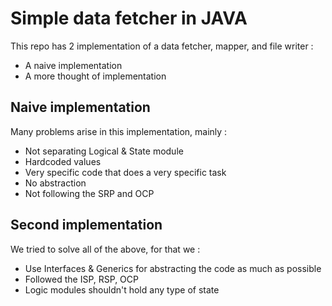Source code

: # Simple data fetcher in JAVA
This repo has 2 implementation of a data fetcher, mapper, and file writer :
- A naive implementation
- A more thought of implementation

## Naive implementation
Many problems arise in this implementation, mainly :
- Not separating Logical & State module
- Hardcoded values
- Very specific code that does a very specific task
- No abstraction
- Not following the SRP and OCP

## Second implementation
We tried to solve all of the above, for that we :
- Use Interfaces & Generics for abstracting the code as much as possible
- Followed the ISP, RSP, OCP
- Logic modules shouldn't hold any type of state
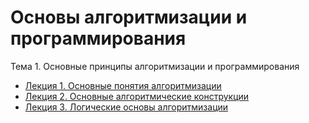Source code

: # Основы алгоритмизации и программирования

Тема 1. Основные принципы алгоритмизации и программирования  
* [Лекция 1. Основные понятия алгоритмизации](/articles/t1l1.md)   
* [Лекция 2. Основные алгоритмические конструкции](/articles/t1l2.md)
* [Лекция 3. Логические основы алгоритмизации](/articles/t1l3.md)
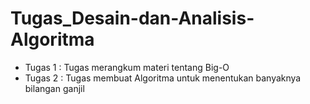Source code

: # Tugas_Desain-dan-Analisis-Algoritma
- Tugas 1 : Tugas merangkum materi tentang Big-O
- Tugas 2 : Tugas membuat Algoritma untuk menentukan banyaknya bilangan ganjil
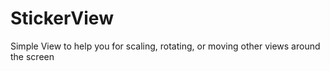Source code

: # StickerView
Simple View to help you for scaling, rotating, or moving other views around the screen 
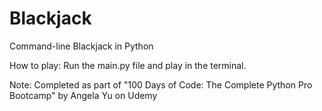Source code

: # Blackjack
Command-line Blackjack in Python

How to play: Run the main.py file and play in the terminal.

Note: Completed as part of "100 Days of Code: The Complete Python Pro Bootcamp" by Angela Yu on Udemy
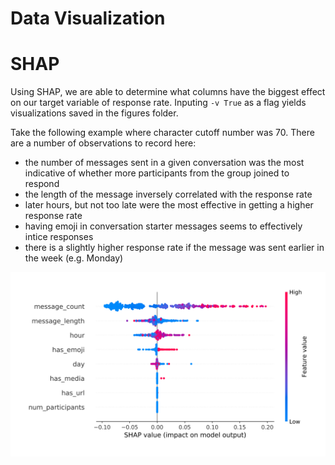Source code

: # Data Visualization

# SHAP
Using SHAP, we are able to determine what columns have the biggest effect on our target variable of response rate. Inputing ``-v True`` as a flag yields visualizations saved in the figures folder.

Take the following example where character cutoff number was 70. There are a number of observations to record here:
* the number of messages sent in a given conversation was the most indicative of whether more participants from the group joined to respond
* the length of the message inversely correlated with the response rate
* later hours, but not too late were the most effective in getting a higher response rate
* having emoji in conversation starter messages seems to effectively intice responses
* there is a slightly higher response rate if the message was sent earlier in the week (e.g. Monday)

![Image](https://github.com/noelkonagai/specialization_project/blob/master/figures/shap_summary_vary_char_70.png)
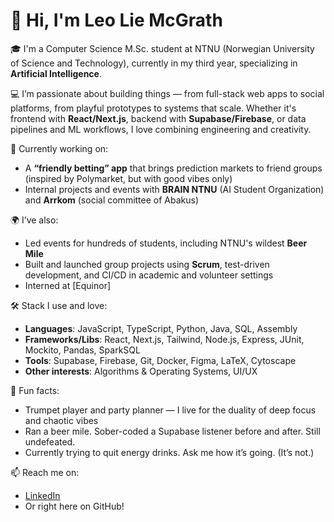 # 👋 Hi, I'm Leo Lie McGrath

🎓 I'm a Computer Science M.Sc. student at NTNU (Norwegian University of Science and Technology), currently in my third year, specializing in **Artificial Intelligence**.

💻 I’m passionate about building things — from full-stack web apps to social platforms, from playful prototypes to systems that scale. Whether it's frontend with **React/Next.js**, backend with **Supabase/Firebase**, or data pipelines and ML workflows, I love combining engineering and creativity.

🚀 Currently working on:
- A **“friendly betting” app** that brings prediction markets to friend groups (inspired by Polymarket, but with good vibes only)
- Internal projects and events with **BRAIN NTNU** (AI Student Organization) and **Arrkom** (social committee of Abakus)

🌍 I’ve also:
- Led events for hundreds of students, including NTNU's wildest **Beer Mile**
- Built and launched group projects using **Scrum**, test-driven development, and CI/CD in academic and volunteer settings
- Interned at [Equinor]

🛠️ Stack I use and love:
- **Languages**: JavaScript, TypeScript, Python, Java, SQL, Assembly
- **Frameworks/Libs**: React, Next.js, Tailwind, Node.js, Express, JUnit, Mockito, Pandas, SparkSQL
- **Tools**: Supabase, Firebase, Git, Docker, Figma, LaTeX, Cytoscape  
- **Other interests**: Algorithms & Operating Systems, UI/UX

🎺 Fun facts:
- Trumpet player and party planner — I live for the duality of deep focus and chaotic vibes
- Ran a beer mile. Sober-coded a Supabase listener before and after. Still undefeated.
- Currently trying to quit energy drinks. Ask me how it’s going. (It’s not.)

📫 Reach me on:
- [LinkedIn](https://www.linkedin.com/in/leo-lie-mcgrath-2b4692284/)
- Or right here on GitHub!




<!--
**leomcgrath/leomcgrath** is a ✨ _special_ ✨ repository because its `README.md` (this file) appears on your GitHub profile.

Here are some ideas to get you started:

- 🔭 I’m currently working on ...
- 🌱 I’m currently learning ...
- 👯 I’m looking to collaborate on ...
- 🤔 I’m looking for help with ...
- 💬 Ask me about ...
- 📫 How to reach me: ...
- 😄 Pronouns: ...
- ⚡ Fun fact: ...
-->
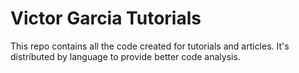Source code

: # Victor Garcia Tutorials

This repo contains all the code created for tutorials and articles. It's distributed by language to provide better code analysis.

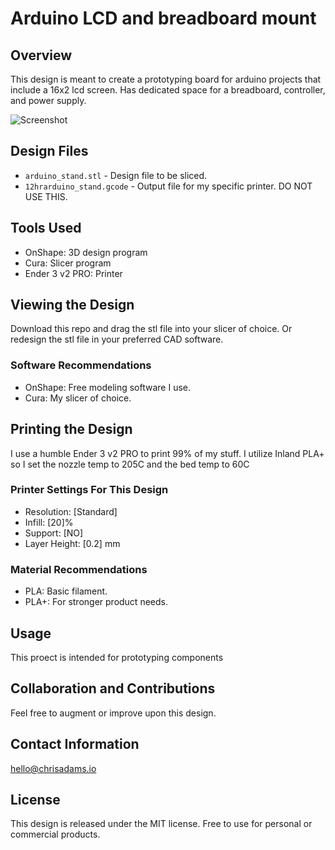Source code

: # Arduino LCD and breadboard mount

## Overview
This design is meant to create a prototyping board for arduino projects that include a 16x2 lcd screen. Has dedicated space for a breadboard, controller, and power supply.

![Screenshot](/images/Screenshot%202023-11-03%20at%2012.40.06 PM.png)

## Design Files
- `arduino_stand.stl` - Design file to be sliced.
- `12hrarduino_stand.gcode` - Output file for my specific printer. DO NOT USE THIS.

## Tools Used
- OnShape: 3D design program
- Cura: Slicer program
- Ender 3 v2 PRO: Printer

## Viewing the Design
Download this repo and drag the stl file into your slicer of choice. Or redesign the stl file in your preferred CAD software.

### Software Recommendations
- OnShape: Free modeling software I use.
- Cura: My slicer of choice.

## Printing the Design
I use a humble Ender 3 v2 PRO to print 99% of my stuff. I utilize Inland PLA+ so I set the nozzle temp to 205C and the bed temp to 60C

### Printer Settings For This Design
- Resolution: [Standard]
- Infill: [20]%
- Support: [NO]
- Layer Height: [0.2] mm

### Material Recommendations
- PLA: Basic filament.
- PLA+: For stronger product needs.

## Usage
This proect is intended for prototyping components 

## Collaboration and Contributions
Feel free to augment or improve upon this design.

## Contact Information
hello@chrisadams.io

## License
This design is released under the MIT license. Free to use for personal or commercial products.


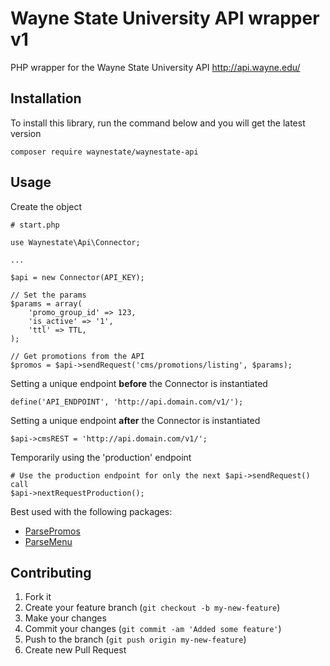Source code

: Wayne State University API wrapper v1
==================

PHP wrapper for the Wayne State University API http://api.wayne.edu/

Installation
------------

To install this library, run the command below and you will get the latest version

    composer require waynestate/waynestate-api

Usage
------------

Create the object

    # start.php

    use Waynestate\Api\Connector;

    ...

    $api = new Connector(API_KEY);

    // Set the params
    $params = array(
        'promo_group_id' => 123,
        'is_active' => '1',
        'ttl' => TTL,
    );

    // Get promotions from the API
    $promos = $api->sendRequest('cms/promotions/listing', $params);
    
Setting a unique endpoint **before** the Connector is instantiated

    define('API_ENDPOINT', 'http://api.domain.com/v1/');
    
Setting a unique endpoint **after** the Connector is instantiated

    $api->cmsREST = 'http://api.domain.com/v1/';
    
Temporarily using the 'production' endpoint

    # Use the production endpoint for only the next $api->sendRequest() call
    $api->nextRequestProduction();

 Best used with the following packages:

 * [ParsePromos](https://github.com/waynestate/parse-promos)
 * [ParseMenu](https://github.com/waynestate/parse-menu)

Contributing
------------

1. Fork it
2. Create your feature branch (`git checkout -b my-new-feature`)
3. Make your changes
4. Commit your changes (`git commit -am 'Added some feature'`)
5. Push to the branch (`git push origin my-new-feature`)
6. Create new Pull Request
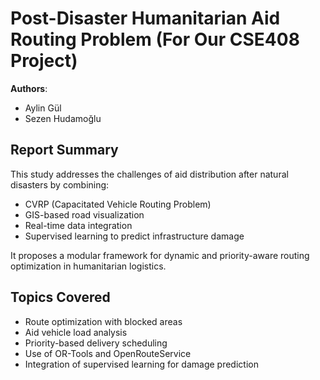 # Post-Disaster Humanitarian Aid Routing Problem (For Our CSE408 Project)

**Authors**:   
- Aylin Gül
- Sezen Hudamoğlu 

## Report Summary

This study addresses the challenges of aid distribution after natural disasters by combining:

- CVRP (Capacitated Vehicle Routing Problem)
- GIS-based road visualization
- Real-time data integration
- Supervised learning to predict infrastructure damage

It proposes a modular framework for dynamic and priority-aware routing optimization in humanitarian logistics.


## Topics Covered

- Route optimization with blocked areas
- Aid vehicle load analysis
- Priority-based delivery scheduling
- Use of OR-Tools and OpenRouteService
- Integration of supervised learning for damage prediction
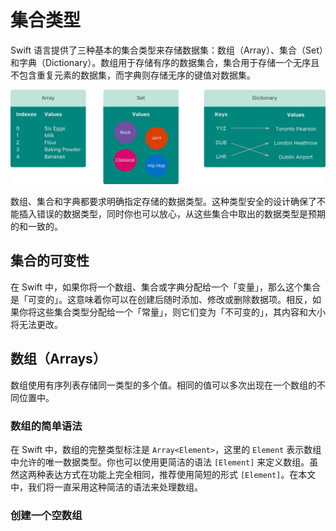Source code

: # 集合类型

Swift 语言提供了三种基本的集合类型来存储数据集：数组（Array）、集合（Set）和字典（Dictionary）。数组用于存储有序的数据集合，集合用于存储一个无序且不包含重复元素的数据集，而字典则存储无序的键值对数据集。

![Collection](../images/Collection.png)

数组、集合和字典都要求明确指定存储的数据类型。这种类型安全的设计确保了不能插入错误的数据类型，同时你也可以放心，从这些集合中取出的数据类型是预期的和一致的。

## 集合的可变性

在 Swift 中，如果你将一个数组、集合或字典分配给一个「变量」，那么这个集合是「可变的」。这意味着你可以在创建后随时添加、修改或删除数据项。相反，如果你将这些集合类型分配给一个「常量」，则它们变为「不可变的」，其内容和大小将无法更改。

## 数组（Arrays）

数组使用有序列表存储同一类型的多个值。相同的值可以多次出现在一个数组的不同位置中。

### 数组的简单语法

在 Swift 中，数组的完整类型标注是 `Array<Element>`，这里的 `Element` 表示数组中允许的唯一数据类型。你也可以使用更简洁的语法 `[Element]` 来定义数组。虽然这两种表达方式在功能上完全相同，推荐使用简短的形式 `[Element]`。在本文中，我们将一直采用这种简洁的语法来处理数组。

### 创建一个空数组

——

**Aim of the exercise:**
Reproduce the entries verbatim, from their first line through the line that contains "How to play: Run", including that line, and omit the pictures from your answer.

**Written solution:**
Source code

: # Simple data fetcher in JAVA
This repo has 2 implementation of a data fetcher, mapper, and file writer :
- A naive implementation
- A more thought of implementation

## Naive implementation
Many problems arise in this implementation, mainly :
- Not separating Logical & State module
- Hardcoded values
- Very specific code that does a very specific task
- No abstraction
- Not following the SRP and OCP

## Second implementation
We tried to solve all of the above, for that we :
- Use Interfaces & Generics for abstracting the code as much as possible
- Followed the ISP, RSP, OCP
- Logic modules shouldn't hold any type of state
Source code

: # Основы алгоритмизации и программирования

Тема 1. Основные принципы алгоритмизации и программирования  
* [Лекция 1. Основные понятия алгоритмизации](/articles/t1l1.md)   
* [Лекция 2. Основные алгоритмические конструкции](/articles/t1l2.md)
* [Лекция 3. Логические основы алгоритмизации](/articles/t1l3.md)
Source code

: # Tugas_Desain-dan-Analisis-Algoritma
- Tugas 1 : Tugas merangkum materi tentang Big-O
- Tugas 2 : Tugas membuat Algoritma untuk menentukan banyaknya bilangan ganjil
Source code

: # StickerView
Simple View to help you for scaling, rotating, or moving other views around the screen 
Source code

: # Blackjack
Command-line Blackjack in Python

How to play: Run the main.py file and play in the terminal.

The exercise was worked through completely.